Tangerang, Sorottoday.id — Unit Sekolah Baru (USB) SMAN 33 Kabupaten Tangerang di Kecamatan Sepatan resmi diresmikan, Senin (31/8/2026).
Peresmian tersebut dihadiri Bupati Tangerang Moch. Maesyal Rasyid dan Gubernur Banten Andra Soni.
Bupati Maesyal mengapresiasi langkah cepat Pemerintah Provinsi Banten dalam membangun sekolah baru di Kabupaten Tangerang.
Menurutnya, keberadaan SMAN 33 bukan hanya untuk menambah akses pendidikan, tetapi juga menjadi bagian dari upaya menyiapkan generasi muda yang berkualitas.
“Dengan hadirnya sekolah baru ini, kita berharap akses masyarakat terhadap pendidikan menengah semakin dekat, mudah dan berkualitas,” kata Maesyal.
Ia menilai pembangunan sekolah menjadi salah satu kebutuhan penting untuk mendukung peningkatan kualitas sumber daya manusia. Menurutnya, cita-cita mencetak generasi emas tidak bisa dilepaskan dari ketersediaan sarana pendidikan yang memadai.
“Tidak mungkin kita cetak generasi emas tanpa sekolah, tanpa pendidikan. Oleh karenanya ini adalah hal yang sangat penting untuk kita mencetak generasi unggul,” ujarnya.
Maesyal juga mengajak seluruh pihak, mulai dari sekolah, orang tua, dunia usaha dan dunia industri hingga masyarakat, ikut menjaga serta mengembangkan SMAN 33.
Ia berharap sekolah tersebut dapat berkembang menjadi lembaga pendidikan yang unggul, maju dan inovatif serta mampu melahirkan generasi muda yang berprestasi.

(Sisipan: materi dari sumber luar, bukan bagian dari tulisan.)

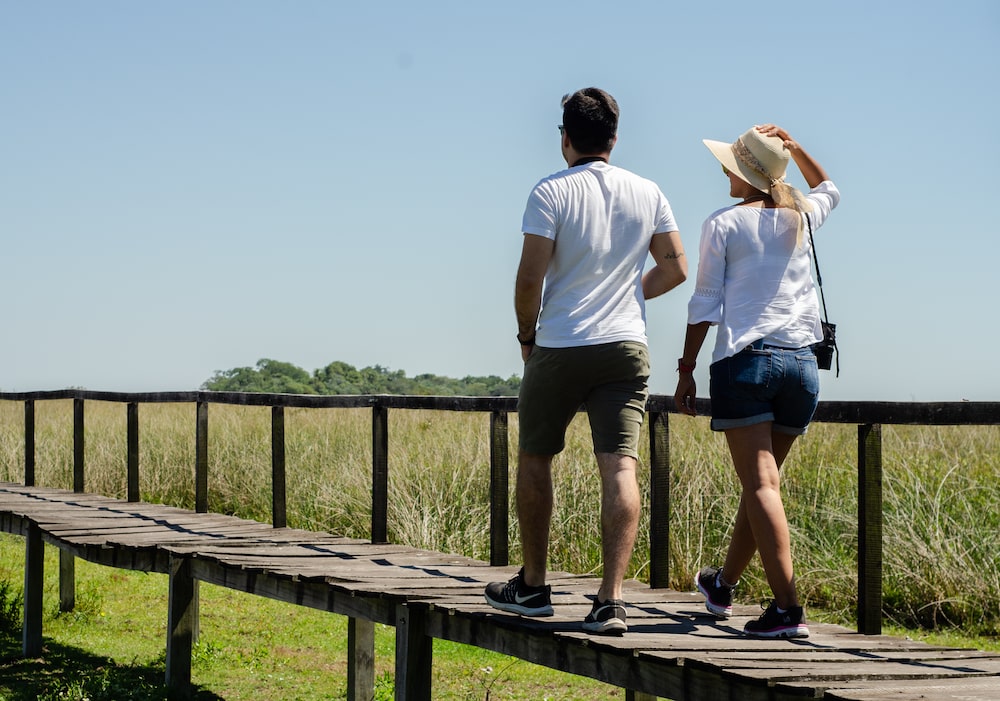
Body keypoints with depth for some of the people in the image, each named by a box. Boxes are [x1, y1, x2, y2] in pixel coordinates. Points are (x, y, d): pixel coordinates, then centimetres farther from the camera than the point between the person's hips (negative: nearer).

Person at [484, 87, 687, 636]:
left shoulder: (552, 193, -8)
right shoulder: (647, 194, 5)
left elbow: (530, 278, -12)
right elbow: (675, 269, 10)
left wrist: (526, 334, 4)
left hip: (558, 348, -3)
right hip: (626, 348, 3)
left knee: (534, 460, 15)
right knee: (620, 468, -4)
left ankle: (532, 586, 25)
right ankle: (610, 600, -14)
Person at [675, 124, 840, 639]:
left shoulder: (723, 225, -2)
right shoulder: (801, 219, 11)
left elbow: (705, 304, -3)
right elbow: (829, 190, 35)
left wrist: (686, 369, 4)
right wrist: (794, 147, 22)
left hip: (745, 360, -5)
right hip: (801, 362, 5)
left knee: (760, 484, -9)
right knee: (761, 479, 16)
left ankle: (787, 607, -20)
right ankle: (723, 585, 33)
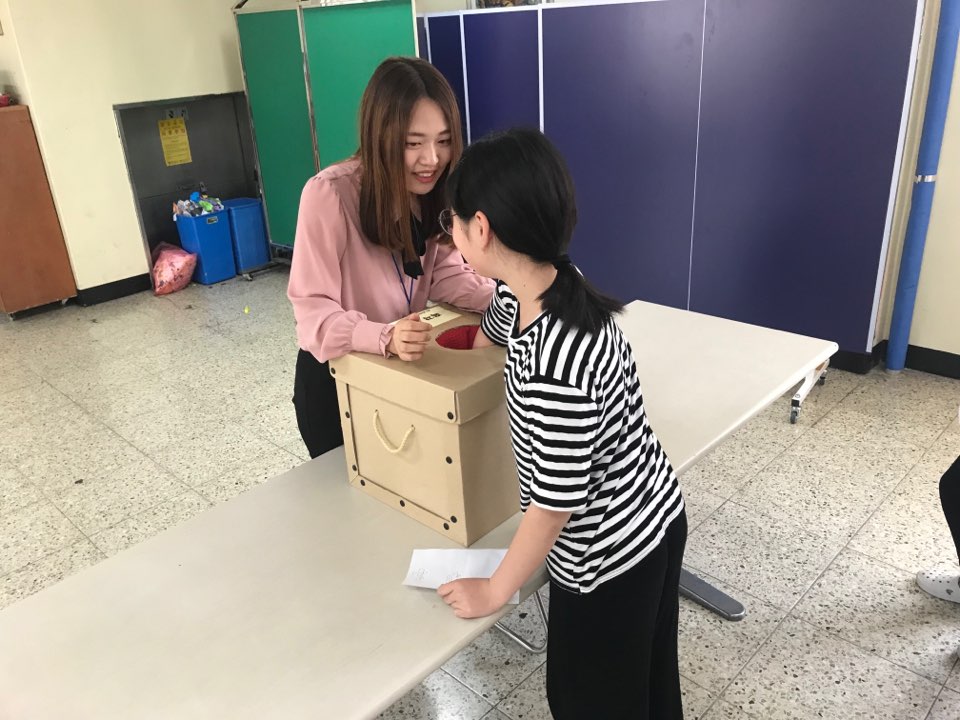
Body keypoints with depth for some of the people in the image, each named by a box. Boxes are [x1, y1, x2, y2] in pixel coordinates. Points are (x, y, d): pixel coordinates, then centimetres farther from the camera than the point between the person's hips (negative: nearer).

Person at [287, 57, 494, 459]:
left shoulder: (435, 190, -11)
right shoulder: (328, 196, -28)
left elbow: (445, 272, -6)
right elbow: (314, 311, -28)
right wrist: (385, 338, -46)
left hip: (407, 369, 5)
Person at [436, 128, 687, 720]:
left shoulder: (557, 360, -36)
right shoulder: (537, 287, -9)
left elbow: (557, 501, -26)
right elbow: (492, 335, 15)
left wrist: (495, 591, -12)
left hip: (609, 554, -8)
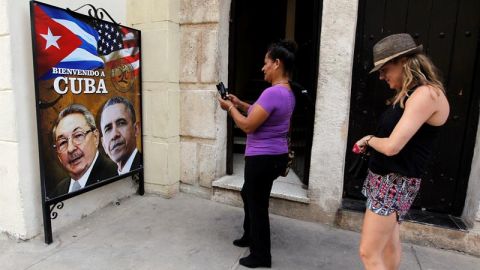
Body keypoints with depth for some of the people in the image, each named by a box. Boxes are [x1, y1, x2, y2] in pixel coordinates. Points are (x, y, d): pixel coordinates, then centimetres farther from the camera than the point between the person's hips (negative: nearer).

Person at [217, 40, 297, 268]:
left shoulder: (273, 93, -23)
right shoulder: (287, 92, 10)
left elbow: (248, 126, -21)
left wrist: (230, 108, -5)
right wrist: (240, 104, 14)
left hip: (263, 159, -11)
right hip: (275, 156, 11)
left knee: (258, 205, 6)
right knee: (248, 194, 27)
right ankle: (250, 236, 45)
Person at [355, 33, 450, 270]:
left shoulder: (426, 94, -19)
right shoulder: (409, 94, 12)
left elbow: (392, 146, -26)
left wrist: (369, 139, -7)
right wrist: (370, 142, -7)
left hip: (395, 182, -9)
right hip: (387, 179, 9)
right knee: (389, 244, 21)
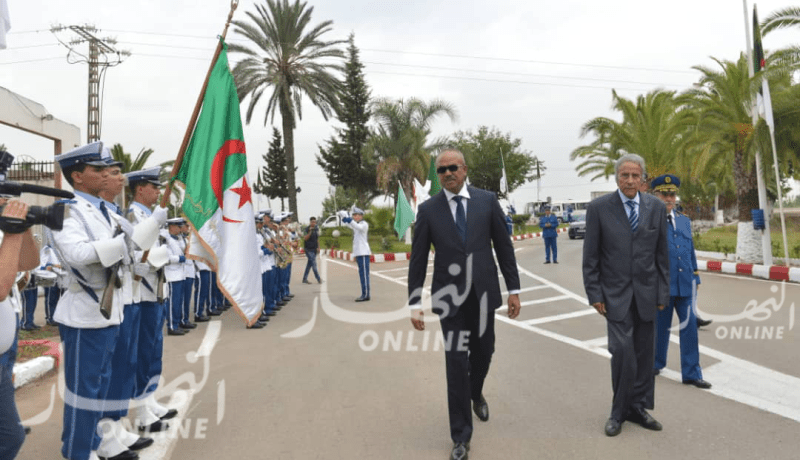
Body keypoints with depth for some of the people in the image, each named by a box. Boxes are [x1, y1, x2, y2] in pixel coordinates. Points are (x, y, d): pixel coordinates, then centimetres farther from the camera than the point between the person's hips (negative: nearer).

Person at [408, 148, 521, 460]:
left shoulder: (487, 200, 0)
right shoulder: (428, 209, -3)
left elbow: (504, 246, 3)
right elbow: (418, 260, -2)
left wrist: (513, 289, 1)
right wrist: (415, 303, -5)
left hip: (483, 293, 2)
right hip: (450, 297, -1)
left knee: (483, 353, 17)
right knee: (456, 364, 1)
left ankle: (476, 394, 51)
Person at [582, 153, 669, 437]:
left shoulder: (656, 207, 4)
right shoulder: (599, 208, -5)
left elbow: (662, 254, 8)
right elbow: (590, 257, -3)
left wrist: (663, 293, 5)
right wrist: (594, 294, -7)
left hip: (646, 293, 3)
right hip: (615, 293, -3)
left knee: (644, 355, 9)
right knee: (623, 352, -8)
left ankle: (638, 407, 26)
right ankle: (619, 411, 12)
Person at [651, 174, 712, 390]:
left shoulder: (684, 221, 13)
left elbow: (691, 251, 17)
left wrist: (696, 278, 14)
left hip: (684, 284, 5)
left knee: (689, 326, 4)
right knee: (660, 325, 9)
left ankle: (691, 373, 13)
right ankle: (656, 362, 30)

Pemprov Banten Bangun 7 Sekolah Baru. Sementara itu, Gubernur Banten Andra Soni mengatakan Pemprov Banten menargetkan pembangunan tujuh sekolah baru. Rinciannya, dua SMA, empat SMK dan satu Sekolah Khusus (SKh).
Menurut Andra, pembangunan sekolah baru merupakan bagian dari komitmen Pemprov Banten untuk memperluas akses pendidikan bagi masyarakat.
“Program pembangunan sekolah ini merupakan komitmen Pemprov Banten dalam memperluas akses pendidikan Sekolah-sekolah ini memiliki daya tampung sekitar 1.356 peserta didik,” kata Andra.
Ia mengatakan akses pendidikan menengah di Banten menunjukkan peningkatan. Angka Partisipasi Murni (APM) SMA/SMK sederajat naik dari 63,5 persen pada 2024 menjadi 65,28 persen pada 2025.
Sementara itu, Angka Partisipasi Kasar (APK) meningkat dari 79,42 persen menjadi 82,97 persen pada periode yang sama.
Meski mengalami peningkatan, Andra menyebut masih banyak anak di Banten yang membutuhkan akses pendidikan menengah. Karena itu, Pemprov Banten akan terus melanjutkan pembangunan sekolah, ruang kelas baru hingga program sekolah gratis.
“Program sekolah gratis bagi SMA, SMK dan SKh swasta telah menjangkau sekitar 60 ribu peserta didik di 800 satuan pendidikan,” ungkapnya.
Andra juga menekankan pentingnya kolaborasi antara Pemprov Banten dengan pemerintah kabupaten dan kota, khususnya dalam penyediaan lahan dan pembangunan fasilitas pendidikan.
“Kalau ada kolaborasi seperti yang disampaikan Pak Bupati Tangerang, ini bisa kita kerjakan bersama. Kita akan terus dorong dan kuatkan kolaborasi bersama seperti apa yang telah dilakukan di Kabupaten Tangerang ini,” pungkasnya.